C.S. Lewis’ “Rejoinder to Pittenger” was published in a November 1958 issue of Christian Century in response to the October article, “A Critique of C.S. Lewis” by Dr. Norman Pittenger.
I turn next to my book Miracles and am sorry to say that I here have to meet Dr Pittenger’s charges with straight denials. He says that this book ‘opens with a definition of miracle as the “violation” of the laws of nature’. He is mistaken. The passage (chapter 2) really runs: ‘I use the word Miracle to mean an interference with Nature by supernatural power.’ If Dr Pittenger thinks the difference between the true text and his mis-quotation merely verbal, he has misunderstood nearly the whole book. I never equated nature (the spatiotemporal system of facts and events) with the laws of nature (the patterns into which these facts and events fall). I would as soon equate an actual speech with the rules of grammar.
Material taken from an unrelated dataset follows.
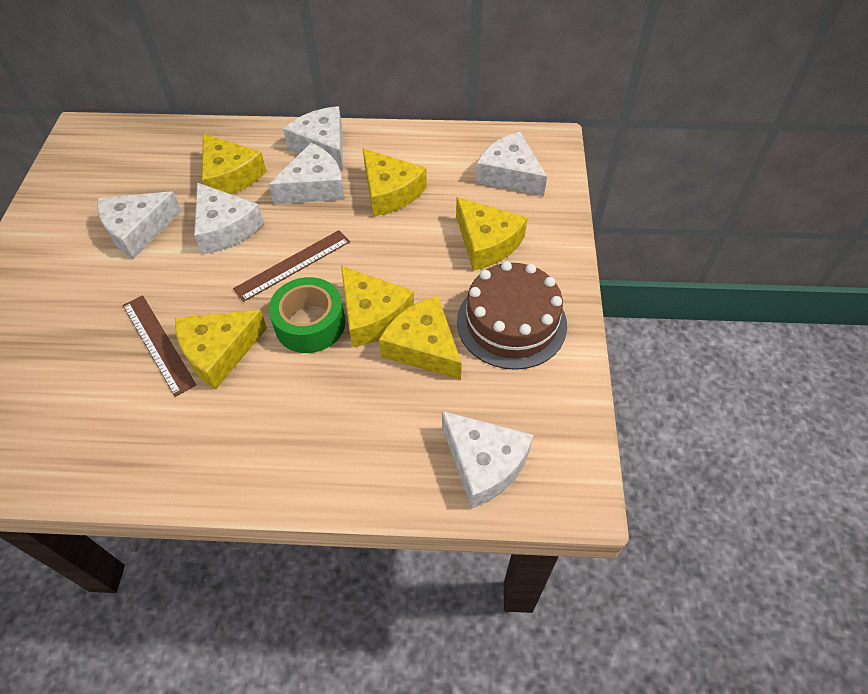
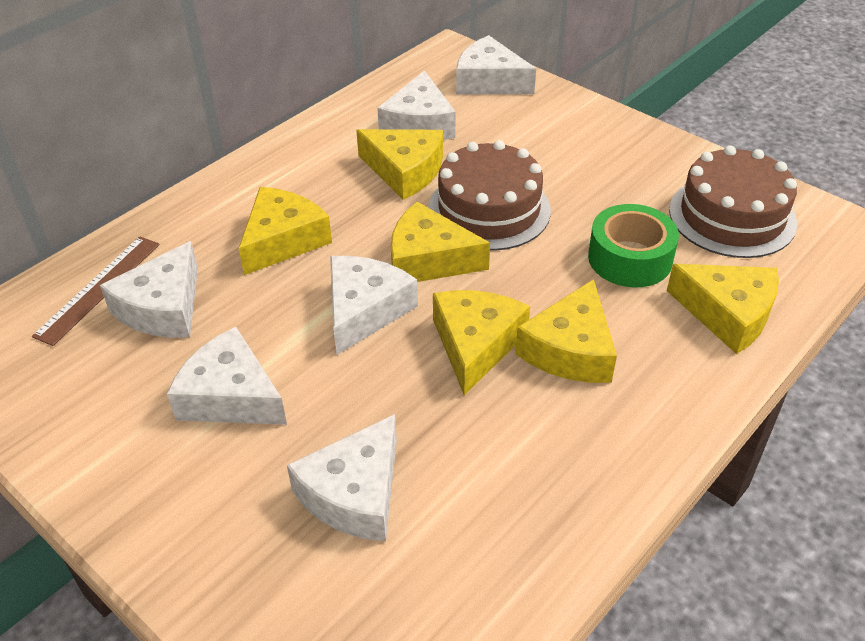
brown cake: [457,261,567,370] = 1 -> [428,140,551,251] [669,146,797,258] = 2
brown ruler: [123,295,196,397] [233,230,350,302] = 2 -> [32,236,160,346] = 1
In chapter 8 I say in so many words that no miracle either can or need break the laws of Nature; that ‘it is... inaccurate to define a miracle as something that breaks the laws of Nature’; and that ‘The divine art of miracle is not an art of suspending the pattern to which events conform but of feeding new events into that pattern.’ How many times does a man need to say something before he is safe from the accusation of having said exactly the opposite? (I am not for a moment imputing dishonesty to Dr Pittenger; we all know too well how difficult it is to grasp or retain the substance of a hook one finds antipathetic.)
C.S. Lewis, “Rejoinder to Dr Pittinger,” God in the Dock (Eerdmans: 1970) 178-179.